When we ran the simulation last time, we set an initial value of 0.05 and it took a little while for the Metropolis algorithm to move away from this starting value because of the autocorrelation in the chains. This is OK, but we don’t actually want to count this “burnin” period as part of the posterior. So we need to tell the algorithm to run for a few iterations before starting to sample from the posterior. For example:

samples <- metropolis(burnin = 100, sample = 1000, initial_value=0.05)

This time, we told the function to discard the first 100 samples (shown in red) and then take another 1000 samples from the posterior after this point. This means that we can set the initial values to wherever we want, and it won’t affect the samples we take (the blue part) even though it will affect the burnin period (the red part). For example if we set an initial value of 0.99:

samples <- metropolis(burnin = 100, sample = 1000, initial_value=0.99)

The start of the red parts of the chains look quite different (one starts low the other starts high), but by the time it gets to the end of the red part they seem to be moving around in the same area. At this point we say that the chains have converged, which is just a fancy way of saying that it is safe to assume the next samples are from the true posterior. Note that it doesn’t matter if we have a burnin period that is too long (e.g. in this case it seems that 50 iterations would have been enough) - it is far safer to remove more than you think is necessary rather than risking not removing enough. It is also impossible to know a priori how long the burnin will take, so if you don’t specify a long enough burnin period then you may have to remove the first part of the sampled chains manually. This is another reason to err on the side of caution and specify a longer burnin period than you think will be needed.

Important point: Assessing convergence (and ensuring adequate burnin) is a crucial (and sometimes tricky) part of using MCMC in practice.

Stored data entries:
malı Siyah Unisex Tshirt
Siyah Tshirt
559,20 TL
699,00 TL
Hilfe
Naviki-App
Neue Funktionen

Work to complete: In the passage on the burnin period above, how many iterations does it say would seem to have been enough for the burnin in this case?

Result below: It seems that 50 iterations would have been enough.